### Passage:
/---
From the quirky, old-time photos on the Le Labo Web site to the nature of their hand-blended fragrances, it's clear that Le Labo is a fragrance maven's company. I was delighted to stumble upon Le Labo - and that's literally how I discovered them.
I am woefully behind on reading the fragrance blogs. I need to create more hours in the day to get cracking! There are so many great ones. I read The Non-Blonde every day, and each week, Gaia delves into fragrances that are noteworthy - and in some cases virtually unobtainable. Recently, I've "hooked up" with some excellent bloggers on Twitter, and I need to snatch some time to read their archives. I learn so much about fragrances by reading (and sniffing).
I do know my own tastes, which a fragrance snob would consider rather elementary, I fear. I'm OK with that, even though I pine to join the club of those who can translate scents into words and write about those scents so well that the fragrances seem to waft off the pages - or computer display. Maybe some day. In the meantime, I tell you about fragrances I love, and I've got a new-to-me one I adore: Fleur d'Oranger 27 Eau de Parfum ($58 to $700).
\---
### Data supplied:
/---
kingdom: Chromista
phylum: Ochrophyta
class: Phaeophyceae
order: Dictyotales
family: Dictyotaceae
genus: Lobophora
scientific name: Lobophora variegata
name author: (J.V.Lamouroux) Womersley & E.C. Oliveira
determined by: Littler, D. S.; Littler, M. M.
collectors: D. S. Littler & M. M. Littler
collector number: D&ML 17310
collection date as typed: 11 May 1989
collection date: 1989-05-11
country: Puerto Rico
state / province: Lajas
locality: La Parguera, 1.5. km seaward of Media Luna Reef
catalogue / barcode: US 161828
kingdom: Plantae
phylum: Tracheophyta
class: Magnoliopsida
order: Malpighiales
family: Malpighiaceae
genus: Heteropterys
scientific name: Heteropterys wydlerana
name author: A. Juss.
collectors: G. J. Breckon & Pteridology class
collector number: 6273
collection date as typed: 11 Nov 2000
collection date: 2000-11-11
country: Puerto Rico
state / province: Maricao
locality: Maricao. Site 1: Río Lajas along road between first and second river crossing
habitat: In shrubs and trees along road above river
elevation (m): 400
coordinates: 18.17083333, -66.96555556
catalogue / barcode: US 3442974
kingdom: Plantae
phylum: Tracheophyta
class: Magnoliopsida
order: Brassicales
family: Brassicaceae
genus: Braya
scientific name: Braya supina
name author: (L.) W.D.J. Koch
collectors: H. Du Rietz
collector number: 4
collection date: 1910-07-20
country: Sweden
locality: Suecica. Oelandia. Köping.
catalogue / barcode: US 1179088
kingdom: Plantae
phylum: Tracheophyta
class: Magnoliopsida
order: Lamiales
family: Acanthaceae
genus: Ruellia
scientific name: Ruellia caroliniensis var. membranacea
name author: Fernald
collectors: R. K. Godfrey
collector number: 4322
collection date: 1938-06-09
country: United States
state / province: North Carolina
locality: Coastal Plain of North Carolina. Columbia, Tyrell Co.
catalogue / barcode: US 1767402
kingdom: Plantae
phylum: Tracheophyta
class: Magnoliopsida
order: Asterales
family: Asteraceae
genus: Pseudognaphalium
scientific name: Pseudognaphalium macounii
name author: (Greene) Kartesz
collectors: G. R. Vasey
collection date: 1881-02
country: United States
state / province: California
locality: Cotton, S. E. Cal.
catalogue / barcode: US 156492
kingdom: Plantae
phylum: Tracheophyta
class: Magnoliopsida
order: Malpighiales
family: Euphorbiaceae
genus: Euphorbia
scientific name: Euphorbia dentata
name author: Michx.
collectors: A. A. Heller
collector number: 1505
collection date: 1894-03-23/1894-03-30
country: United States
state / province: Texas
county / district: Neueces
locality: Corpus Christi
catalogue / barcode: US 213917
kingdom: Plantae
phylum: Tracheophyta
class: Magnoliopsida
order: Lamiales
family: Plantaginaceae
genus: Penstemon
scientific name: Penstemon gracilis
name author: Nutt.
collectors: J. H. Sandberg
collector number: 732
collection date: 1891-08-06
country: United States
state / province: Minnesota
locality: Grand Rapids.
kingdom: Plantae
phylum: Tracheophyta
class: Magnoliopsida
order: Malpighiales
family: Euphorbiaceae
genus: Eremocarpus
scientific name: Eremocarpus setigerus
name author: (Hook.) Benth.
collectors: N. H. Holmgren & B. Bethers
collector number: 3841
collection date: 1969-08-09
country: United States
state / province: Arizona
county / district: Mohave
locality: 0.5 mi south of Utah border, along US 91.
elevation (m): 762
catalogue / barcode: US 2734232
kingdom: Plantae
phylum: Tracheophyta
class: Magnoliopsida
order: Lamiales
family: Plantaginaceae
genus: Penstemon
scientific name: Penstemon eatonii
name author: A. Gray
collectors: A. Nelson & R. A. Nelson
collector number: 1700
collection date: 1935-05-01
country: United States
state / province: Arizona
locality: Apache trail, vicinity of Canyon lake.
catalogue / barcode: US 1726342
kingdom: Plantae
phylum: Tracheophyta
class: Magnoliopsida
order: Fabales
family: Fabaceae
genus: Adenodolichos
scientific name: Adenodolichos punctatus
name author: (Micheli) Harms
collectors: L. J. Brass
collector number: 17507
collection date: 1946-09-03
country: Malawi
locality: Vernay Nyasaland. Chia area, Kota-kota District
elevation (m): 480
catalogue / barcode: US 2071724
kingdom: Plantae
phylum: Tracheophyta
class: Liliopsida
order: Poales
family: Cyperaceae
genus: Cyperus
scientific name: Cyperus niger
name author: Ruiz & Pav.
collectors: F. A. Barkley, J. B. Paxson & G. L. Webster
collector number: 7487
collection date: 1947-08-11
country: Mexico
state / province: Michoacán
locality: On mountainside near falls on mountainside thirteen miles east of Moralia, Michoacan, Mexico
\---
### What to work on:
**1)** Edit the Le Labo passage: copy everything from "From the quirky, old-time" down to "reading (and sniffing).", replacing "fragrances" with "perfumes".
**2)** Condense the paragraph of the Le Labo passage beginning "I am woefully behind" into a short bulleted list that keeps its main facts.

### Exercise results:
**1)**
From the quirky, old-time photos on the Le Labo Web site to the nature of their hand-blended perfumes, it's clear that Le Labo is a fragrance maven's company. I was delighted to stumble upon Le Labo - and that's literally how I discovered them.
I am woefully behind on reading the fragrance blogs. I need to create more hours in the day to get cracking! There are so many great ones. I read The Non-Blonde every day, and each week, Gaia delves into perfumes that are noteworthy - and in some cases virtually unobtainable. Recently, I've "hooked up" with some excellent bloggers on Twitter, and I need to snatch some time to read their archives. I learn so much about perfumes by reading (and sniffing).

**2)**
- The writer is far behind on reading fragrance blogs, of which there are many great ones.
- The writer reads The Non-Blonde every day, where Gaia covers noteworthy and sometimes virtually unobtainable fragrances each week.
- The writer recently connected with excellent bloggers on Twitter and needs time to read their archives.
- The writer learns a lot about fragrances by reading and sniffing.